Consignes
**a.** Dans le texte sur Génocides, où les survivants fuient-ils d'abord après l'effondrement des cités ?
**b.** Reprenez s'il vous plaît le texte sur Génocides et prolongez-le à partir de sa dernière phrase.

Texte à lire
Il y eut d’abord l’inexplicable désintégration des cités, les gratte-ciel qui s’effondraient, écrasant des centaines de milliers d’hommes.
Et les quelques survivants ont fui vers la campagne, encore paisible, « normale »… mais pour combien de temps ? Jusqu’au jour où, sous leurs yeux, jaillit la Plante, gigantesque monstre végétal qui prolifère, ravageant tout sur son passage.
Ils fuient encore, sous terre, où ils se trouvent piégés dans un labyrinthe de racines… celles de la Plante ! Se nourrissant de sa sève, ils essayeront de survivre. Qui « ils » ? Des hommes ? Des termites plutôt, ou des vers…
Génocides se base tout entier sur le thème éculé, mais oh combien efficace ici, de l’inversion de paradigme – au reste un postulat de départ typique de la science-fiction. Car cette « Plante » est en réalité le fruit de semailles et la destruction des villes qui l’a précédée une sorte de labourage à l’échelle planétaire : en fait, la Terre a moins été envahie qu’elle a été transformée en un vaste verger par des intelligences venues d’un autre monde pour lesquelles les êtres humains se réduisent à rien d’autre que des nuisibles – comme les insectes peuvent l’être pour les champs de nos agriculteurs : d’une manière certes insignifiante mais qui requiert malgré tout un usage plus ou moins intensif de pesticides…
Mais là où Thomas Disch se montre novateur c’est en évitant le cliché de l’énième variation post-apocalyptique où les survivants se montreront plus ou mieux astucieux dans les épreuves de ce nouveau monde qui s’offre à eux, et encore moins à travers l’organisation d’une résistance contre l’ennemi qui s’achèvera par la victoire fatale – je veux dire, pour le récit – de l’Homme sur l’envahisseur maudit. Ici, l’auteur nous épargne la découverte progressive, et soporifique, des origines du phénomène pour mieux se concentrer sur l’impact qu’il produit chez les survivants, sur les solutions qu’ils vont tenter d’apporter à leurs problèmes, sur leur vie enfin.

Données enregistrées
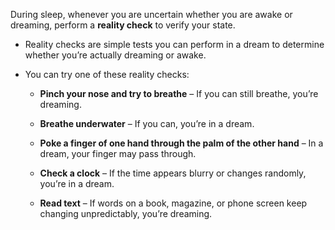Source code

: During sleep, whenever you are uncertain whether you are awake or dreaming, perform a **reality check** to verify your state.

- Reality checks are simple tests you can perform in a dream to determine whether you’re actually dreaming or awake.

- You can try one of these reality checks:
   
   - **Pinch your nose and try to breathe** – If you can still breathe, you’re dreaming.

   - **Breathe underwater** – If you can, you’re in a dream.

   - **Poke a finger of one hand through the palm of the other hand** – In a dream, your finger may pass through.  

   - **Check a clock** – If the time appears blurry or changes randomly, you’re in a dream.  

   - **Read text** – If words on a book, magazine, or phone screen keep changing unpredictably, you’re dreaming.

Réponses
**a.** Vers la campagne, encore paisible.

**b.**
Ou plutôt ce qu’il en reste. À travers un récit poignant de réalisme, et donc nimbé d’un certain pessimisme, Disch nous décrit ici un Homme qui a cessé d’être un loup pour l’Homme et au lieu de ça s’abîme de plus belle dans son simple statut d’animal apeuré de tout – et pas seulement de ce qu’il ne comprend pas mais bel et bien de lui-même, de ses congénères, de ses amis, de ses proches… Ici, l’envahisseur n’est responsable de rien d’autre que d’avoir aboli subitement les apparences, dissous d’un coup le vernis de fausse civilisation derrière lequel nous cachons notre sauvagerie et nos instincts les plus barbares, les plus primaires.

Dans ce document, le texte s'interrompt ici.